(Collected data entries)

((

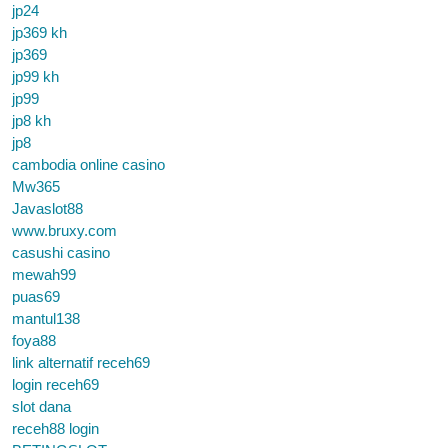
jp24
jp369 kh
jp369
jp99 kh
jp99
jp8 kh
jp8
cambodia online casino
Mw365
Javaslot88
www.bruxy.com
casushi casino
mewah99
puas69
mantul138
foya88
link alternatif receh69
login receh69
slot dana
receh88 login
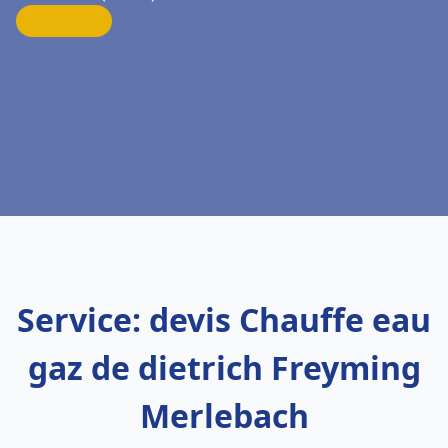
Service: devis Chauffe eau
gaz de dietrich Freyming
Merlebach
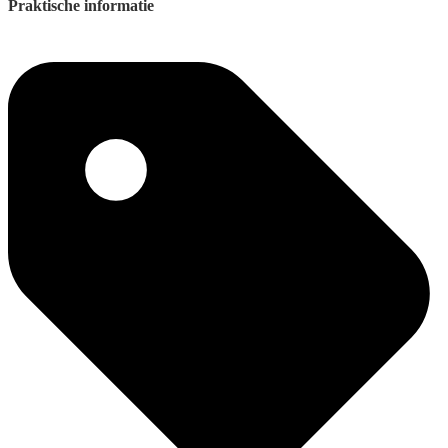
Praktische informatie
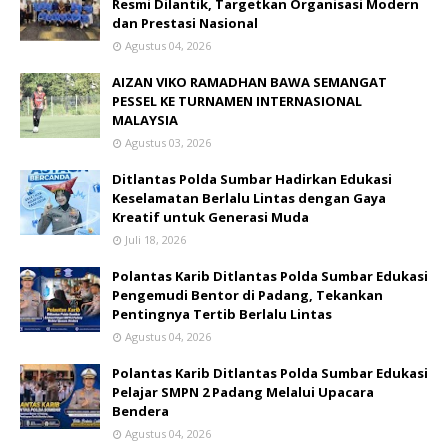
Resmi Dilantik, Targetkan Organisasi Modern
dan Prestasi Nasional
Agustus 04, 2026
AIZAN VIKO RAMADHAN BAWA SEMANGAT
PESSEL KE TURNAMEN INTERNASIONAL
MALAYSIA
Agustus 03, 2026
Ditlantas Polda Sumbar Hadirkan Edukasi
Keselamatan Berlalu Lintas dengan Gaya
Kreatif untuk Generasi Muda
Juli 18, 2026
Polantas Karib Ditlantas Polda Sumbar Edukasi
Pengemudi Bentor di Padang, Tekankan
Pentingnya Tertib Berlalu Lintas
Agustus 04, 2026
Polantas Karib Ditlantas Polda Sumbar Edukasi
Pelajar SMPN 2 Padang Melalui Upacara
Bendera
Agustus 04, 2026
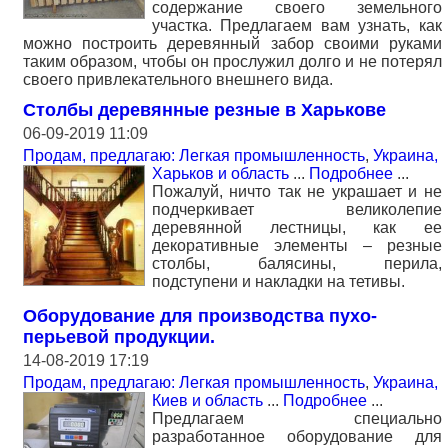
содержание своего земельного
участка. Предлагаем вам узнать, как
можно построить деревянный забор своими руками
таким образом, чтобы он прослужил долго и не потерял
своего привлекательного внешнего вида.
Столбы деревянные резные в Харькове
06-09-2019 11:09
Продам, предлагаю: Легкая промышленность
,
Украина,
Харьков и область
...
Подробнее
...
Пожалуй, ничто так не украшает и не
подчеркивает великолепие
деревянной лестницы, как ее
декоративные элементы – резные
столбы, балясины, перила,
подступени и накладки на тетивы.
Оборудование для производства пухо-
перьевой продукции.
14-08-2019 17:19
Продам, предлагаю: Легкая промышленность
,
Украина,
Киев и область
...
Подробнее
...
Предлагаем специально
разработанное оборудование для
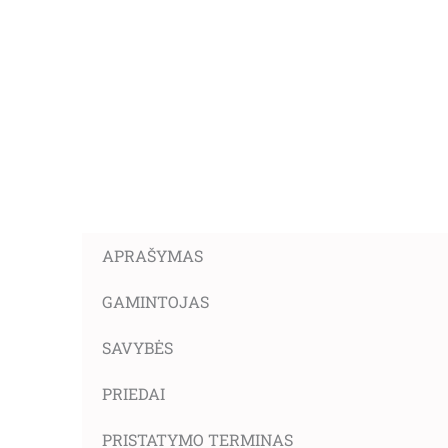
APRAŠYMAS
GAMINTOJAS
SAVYBĖS
PRIEDAI
PRISTATYMO TERMINAS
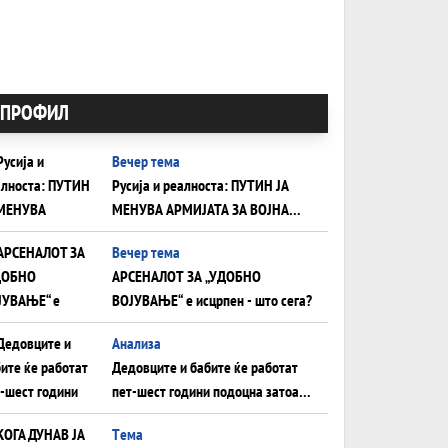
ПРОФИЛ
Вечер тема
Русија и реалноста: ПУТИН ЈА
МЕНУВА АРМИЈАТА ЗА ВОЈНА
ШТО ОСТАНУВА БЕЗ ФРОНТ
Вечер тема
АРСЕНАЛОТ ЗА „УДОБНО
ВОЈУВАЊЕ“ е исцрпен - што сега?
Анализа
Дедовците и бабите ќе работат
пет-шест години подоцна затоа
што НЕМААТ ВНУЦИ ДА ГИ
Tема
ЗАМЕНАТ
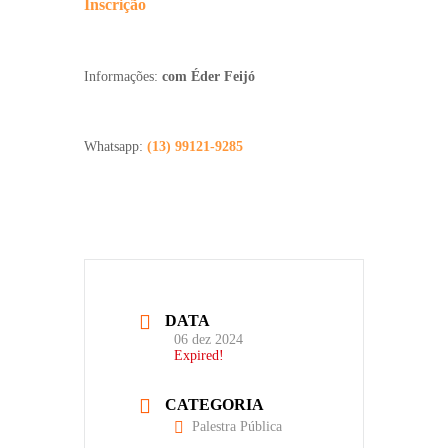
Inscrição
Informações:
com Éder Feijó
Whatsapp:
(13) 99121-9285
DATA
06 dez 2024
Expired!
CATEGORIA
Palestra Pública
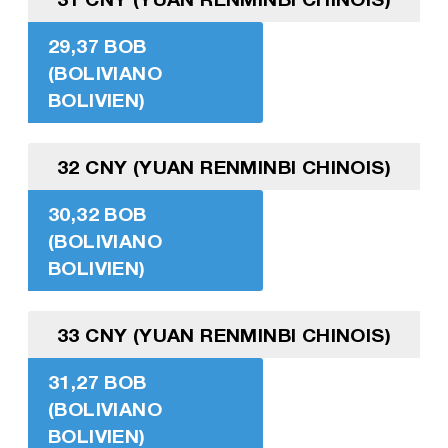
29,37 BOB
(BOLIVIANO
BOLIVIEN)
32 CNY (YUAN RENMINBI CHINOIS)
30,32 BOB
(BOLIVIANO
BOLIVIEN)
33 CNY (YUAN RENMINBI CHINOIS)
31,27 BOB
(BOLIVIANO
BOLIVIEN)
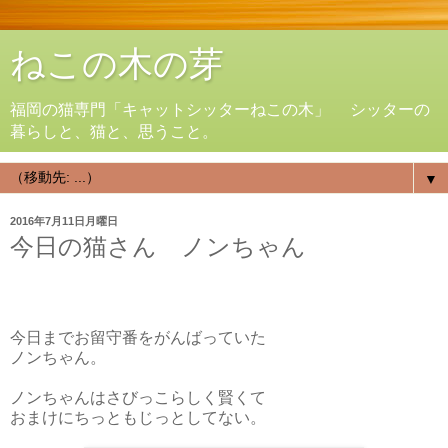
ねこの木の芽
福岡の猫専門「キャットシッターねこの木」 シッターの
暮らしと、猫と、思うこと。
▼
2016年7月11日月曜日
今日の猫さん ノンちゃん
今日までお留守番をがんばっていた
ノンちゃん。
ノンちゃんはさびっこらしく賢くて
おまけにちっともじっとしてない。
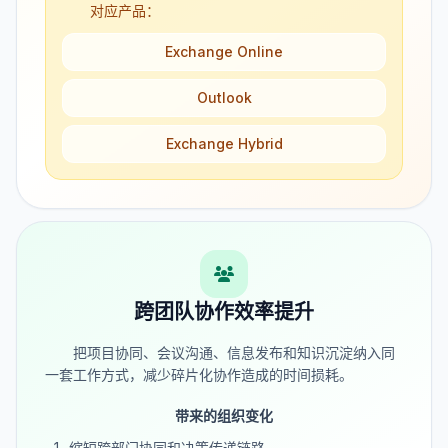
对应产品：
Exchange Online
Outlook
Exchange Hybrid
跨团队协作效率提升
把项目协同、会议沟通、信息发布和知识沉淀纳入同
一套工作方式，减少碎片化协作造成的时间损耗。
带来的组织变化
缩短跨部门协同和决策传递链路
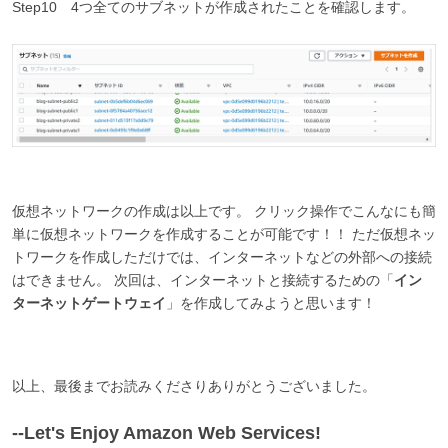
Step10 4つ全てのサブネットが作成されたことを確認します。
仮想ネットワークの作成は以上です。 クリック操作でこんなにも簡
単に仮想ネットワークを作成することが可能です！！ ただ仮想ネッ
トワークを作成しただけでは、インターネットなどの外部への接続
はできません。 次回は、インターネットと接続するための「
イン
ターネットゲートウェイ
」を作成してみようと思います！
以上、最後までお読みくださりありがとうございました。
--Let's Enjoy Amazon Web Services!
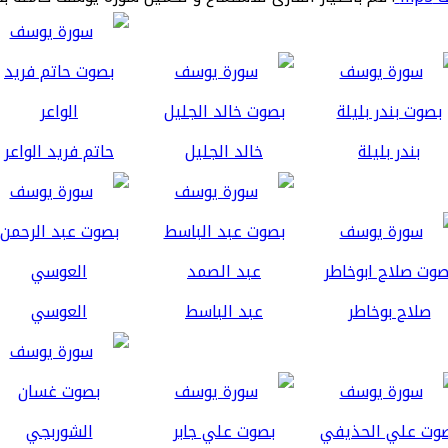
بندر بليلة
خالد الجليل
حاتم فريد الواعر
صلاح بوخاطر
عبد الباسط
العوسي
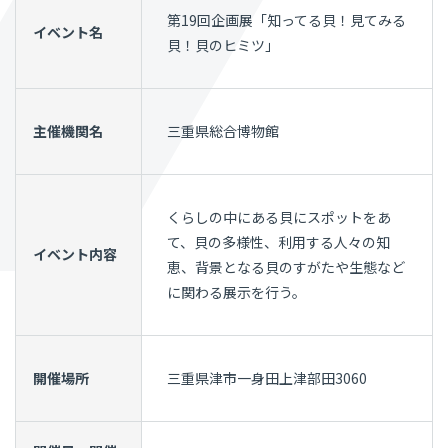
第19回企画展「知ってる貝！見てみる
イベント名
貝！貝のヒミツ」
主催機関名
三重県総合博物館
くらしの中にある貝にスポットをあ
て、貝の多様性、利用する人々の知
イベント内容
恵、背景となる貝のすがたや生態など
に関わる展示を行う。
開催場所
三重県津市一身田上津部田3060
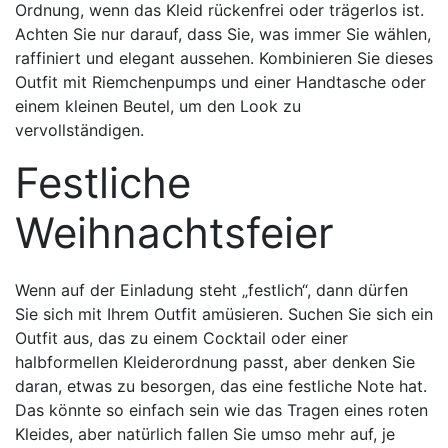
Ordnung, wenn das Kleid rückenfrei oder trägerlos ist.
Achten Sie nur darauf, dass Sie, was immer Sie wählen,
raffiniert und elegant aussehen. Kombinieren Sie dieses
Outfit mit Riemchenpumps und einer Handtasche oder
einem kleinen Beutel, um den Look zu
vervollständigen.
Festliche
Weihnachtsfeier
Wenn auf der Einladung steht „festlich“, dann dürfen
Sie sich mit Ihrem Outfit amüsieren. Suchen Sie sich ein
Outfit aus, das zu einem Cocktail oder einer
halbformellen Kleiderordnung passt, aber denken Sie
daran, etwas zu besorgen, das eine festliche Note hat.
Das könnte so einfach sein wie das Tragen eines roten
Kleides, aber natürlich fallen Sie umso mehr auf, je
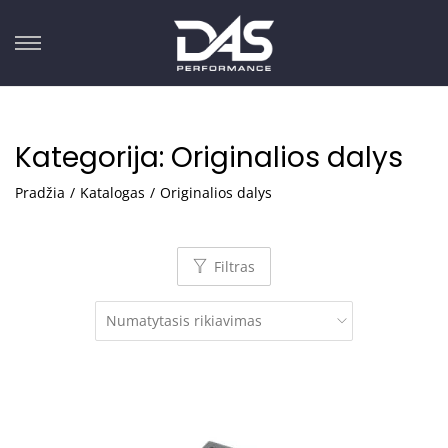
Kategorija:
Originalios dalys
Pradžia
/
Katalogas
/
Originalios dalys
Filtras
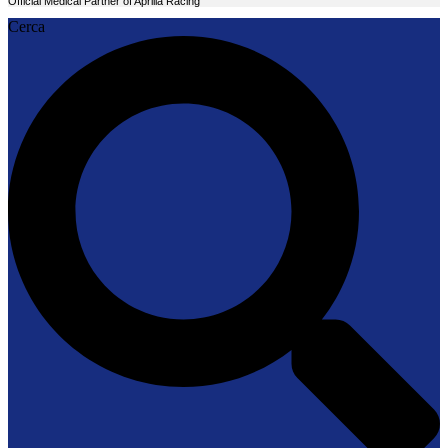
Official Medical Partner of Aprilia Racing
Cerca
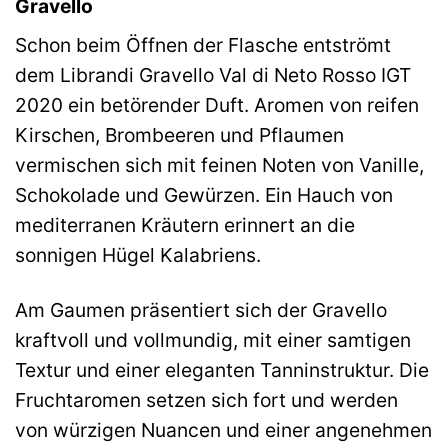
Gravello
Schon beim Öffnen der Flasche entströmt
dem Librandi Gravello Val di Neto Rosso IGT
2020 ein betörender Duft. Aromen von reifen
Kirschen, Brombeeren und Pflaumen
vermischen sich mit feinen Noten von Vanille,
Schokolade und Gewürzen. Ein Hauch von
mediterranen Kräutern erinnert an die
sonnigen Hügel Kalabriens.
Am Gaumen präsentiert sich der Gravello
kraftvoll und vollmundig, mit einer samtigen
Textur und einer eleganten Tanninstruktur. Die
Fruchtaromen setzen sich fort und werden
von würzigen Nuancen und einer angenehmen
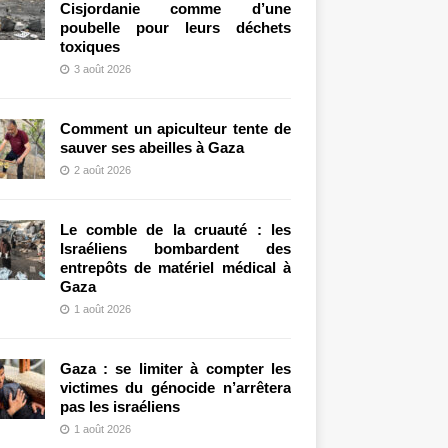
Cisjordanie comme d’une
poubelle pour leurs déchets
toxiques
3 août 2026
Comment un apiculteur tente de
sauver ses abeilles à Gaza
2 août 2026
Le comble de la cruauté : les
Israéliens bombardent des
entrepôts de matériel médical à
Gaza
1 août 2026
Gaza : se limiter à compter les
victimes du génocide n’arrêtera
pas les israéliens
1 août 2026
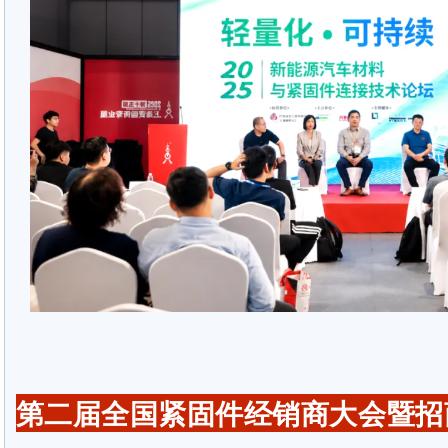
第二届全国紧固件经销商大会暨招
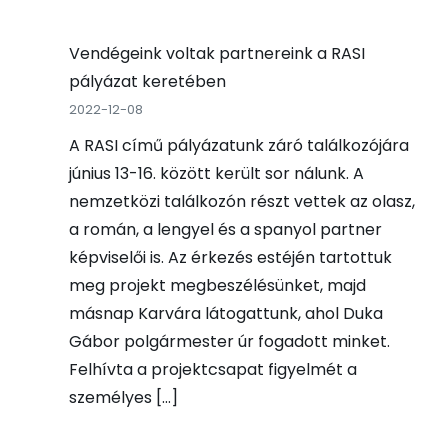
Vendégeink voltak partnereink a RASI
pályázat keretében
2022-12-08
A RASI című pályázatunk záró találkozójára
június 13-16. között került sor nálunk. A
nemzetközi találkozón részt vettek az olasz,
a román, a lengyel és a spanyol partner
képviselői is. Az érkezés estéjén tartottuk
meg projekt megbeszélésünket, majd
másnap Karvára látogattunk, ahol Duka
Gábor polgármester úr fogadott minket.
Felhívta a projektcsapat figyelmét a
személyes […]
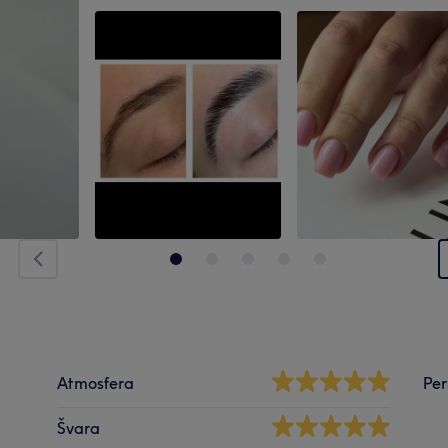
Atmosfera
Per
Švara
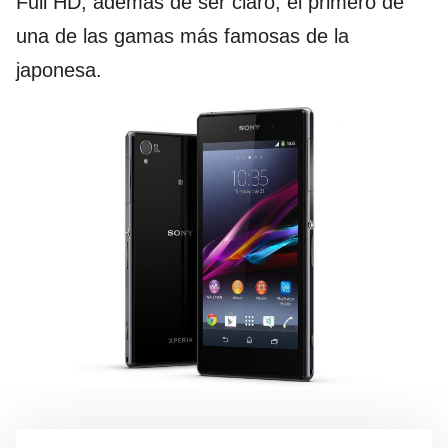
Full HD, además de ser claro, el primero de
una de las gamas más famosas de la
japonesa.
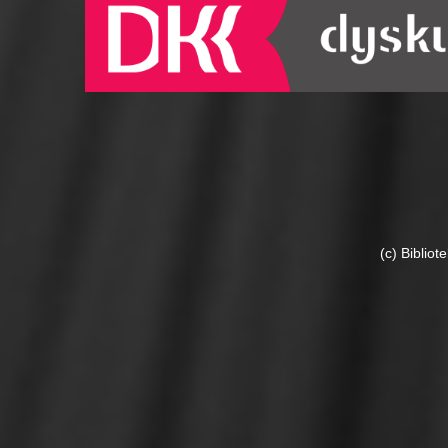
(c) Biblio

))

## HOW TO COMPLETE THIS TASK
Return all of the lines above word for word, leaving the pictures out of your answer.

## ANSWER
jp24
jp369 kh
jp369
jp99 kh
jp99
jp8 kh
jp8
cambodia online casino
Mw365
Javaslot88
www.bruxy.com
casushi casino
mewah99
puas69
mantul138
foya88
link alternatif receh69
login receh69
slot dana
receh88 login
Service: devis Chauffe eau
gaz de dietrich Freyming
Merlebach
Praktische informatie
Resmi Dilantik, Targetkan Organisasi Modern
dan Prestasi Nasional
Agustus 04, 2026
AIZAN VIKO RAMADHAN BAWA SEMANGAT
PESSEL KE TURNAMEN INTERNASIONAL
MALAYSIA
Agustus 03, 2026
Ditlantas Polda Sumbar Hadirkan Edukasi
Keselamatan Berlalu Lintas dengan Gaya
Kreatif untuk Generasi Muda
Juli 18, 2026
Polantas Karib Ditlantas Polda Sumbar Edukasi
Pengemudi Bentor di Padang, Tekankan
Pentingnya Tertib Berlalu Lintas
Agustus 04, 2026
Polantas Karib Ditlantas Polda Sumbar Edukasi
Pelajar SMPN 2 Padang Melalui Upacara
Bendera
Agustus 04, 2026
содержание своего земельного
участка. Предлагаем вам узнать, как
можно построить деревянный забор своими руками
таким образом, чтобы он прослужил долго и не потерял
своего привлекательного внешнего вида.
Столбы деревянные резные в Харькове
06-09-2019 11:09
Продам, предлагаю: Легкая промышленность
,
Украина,
Харьков и область
...
Подробнее
...
Пожалуй, ничто так не украшает и не
подчеркивает великолепие
деревянной лестницы, как ее
декоративные элементы – резные
столбы, балясины, перила,
подступени и накладки на тетивы.
Оборудование для производства пухо-
перьевой продукции.
14-08-2019 17:19
Продам, предлагаю: Легкая промышленность
,
Украина,
Киев и область
...
Подробнее
...
Предлагаем специально
разработанное оборудование для
APRAŠYMAS
GAMINTOJAS
SAVYBĖS
PRIEDAI
PRISTATYMO TERMINAS
ПРОФИЛ
Вечер тема
Русија и реалноста: ПУТИН ЈА
МЕНУВА АРМИЈАТА ЗА ВОЈНА
ШТО ОСТАНУВА БЕЗ ФРОНТ
Вечер тема
АРСЕНАЛОТ ЗА „УДОБНО
ВОЈУВАЊЕ“ е исцрпен - што сега?
Анализа
Дедовците и бабите ќе работат
пет-шест години подоцна затоа
што НЕМААТ ВНУЦИ ДА ГИ
Tема
ЗАМЕНАТ
Inscrição
Informações:
com Éder Feijó
Whatsapp:
(13) 99121-9285
DATA
06 dez 2024
Expired!
CATEGORIA
Palestra Pública
29,37 BOB
(BOLIVIANO
BOLIVIEN)
32 CNY (YUAN RENMINBI CHINOIS)
30,32 BOB
(BOLIVIANO
BOLIVIEN)
33 CNY (YUAN RENMINBI CHINOIS)
31,27 BOB
(BOLIVIANO
BOLIVIEN)
ねこの木の芽
福岡の猫専門「キャットシッターねこの木」 シッターの
暮らしと、猫と、思うこと。
▼
2016年7月11日月曜日
今日の猫さん ノンちゃん
今日までお留守番をがんばっていた
ノンちゃん。
ノンちゃんはさびっこらしく賢くて
おまけにちっともじっとしてない。
对应产品：
Exchange Online
Outlook
Exchange Hybrid
跨团队协作效率提升
把项目协同、会议沟通、信息发布和知识沉淀纳入同
一套工作方式，减少碎片化协作造成的时间损耗。
带来的组织变化
缩短跨部门协同和决策传递链路
Step10 4つ全てのサブネットが作成されたことを確認します。
仮想ネットワークの作成は以上です。 クリック操作でこんなにも簡
単に仮想ネットワークを作成することが可能です！！ ただ仮想ネッ
トワークを作成しただけでは、インターネットなどの外部への接続
はできません。 次回は、インターネットと接続するための「
イン
ターネットゲートウェイ
」を作成してみようと思います！
以上、最後までお読みくださりありがとうございました。
--Let's Enjoy Amazon Web Services!
بندر بليلة
خالد الجليل
حاتم فريد الواعر
صلاح بوخاطر
عبد الباسط
العوسي
第19回企画展「知ってる貝！見てみる
イベント名
貝！貝のヒミツ」
主催機関名
三重県総合博物館
くらしの中にある貝にスポットをあ
て、貝の多様性、利用する人々の知
イベント内容
恵、背景となる貝のすがたや生態など
に関わる展示を行う。
開催場所
三重県津市一身田上津部田3060
Ordnung, wenn das Kleid rückenfrei oder trägerlos ist.
Achten Sie nur darauf, dass Sie, was immer Sie wählen,
raffiniert und elegant aussehen. Kombinieren Sie dieses
Outfit mit Riemchenpumps und einer Handtasche oder
einem kleinen Beutel, um den Look zu
vervollständigen.
Festliche
Weihnachtsfeier
Wenn auf der Einladung steht „festlich“, dann dürfen
Sie sich mit Ihrem Outfit amüsieren. Suchen Sie sich ein
Outfit aus, das zu einem Cocktail oder einer
halbformellen Kleiderordnung passt, aber denken Sie
daran, etwas zu besorgen, das eine festliche Note hat.
Das könnte so einfach sein wie das Tragen eines roten
Kleides, aber natürlich fallen Sie umso mehr auf, je
Kategorija:
Originalios dalys
Pradžia
/
Katalogas
/
Originalios dalys
Filtras
Official Medical Partner of Aprilia Racing
Cerca
Gravello
Schon beim Öffnen der Flasche entströmt
dem Librandi Gravello Val di Neto Rosso IGT
2020 ein betörender Duft. Aromen von reifen
Kirschen, Brombeeren und Pflaumen
vermischen sich mit feinen Noten von Vanille,
Schokolade und Gewürzen. Ein Hauch von
mediterranen Kräutern erinnert an die
sonnigen Hügel Kalabriens.
Am Gaumen präsentiert sich der Gravello
kraftvoll und vollmundig, mit einer samtigen
Textur und einer eleganten Tanninstruktur. Die
Fruchtaromen setzen sich fort und werden
von würzigen Nuancen und einer angenehmen
Cisjordanie comme d’une
poubelle pour leurs déchets
toxiques
3 août 2026
Comment un apiculteur tente de
sauver ses abeilles à Gaza
2 août 2026
Le comble de la cruauté : les
Israéliens bombardent des
entrepôts de matériel médical à
Gaza
1 août 2026
Gaza : se limiter à compter les
victimes du génocide n’arrêtera
pas les israéliens
1 août 2026
第二届全国紧固件经销商大会暨招
Vendégeink voltak partnereink a RASI
pályázat keretében
2022-12-08
A RASI című pályázatunk záró találkozójára
június 13-16. között került sor nálunk. A
nemzetközi találkozón részt vettek az olasz,
a román, a lengyel és a spanyol partner
képviselői is. Az érkezés estéjén tartottuk
meg projekt megbeszélésünket, majd
másnap Karvára látogattunk, ahol Duka
Gábor polgármester úr fogadott minket.
Felhívta a projektcsapat figyelmét a
személyes […]
Atmosfera
Per
Švara
Full HD, además de ser claro, el primero de
una de las gamas más famosas de la
japonesa.
(c) Biblio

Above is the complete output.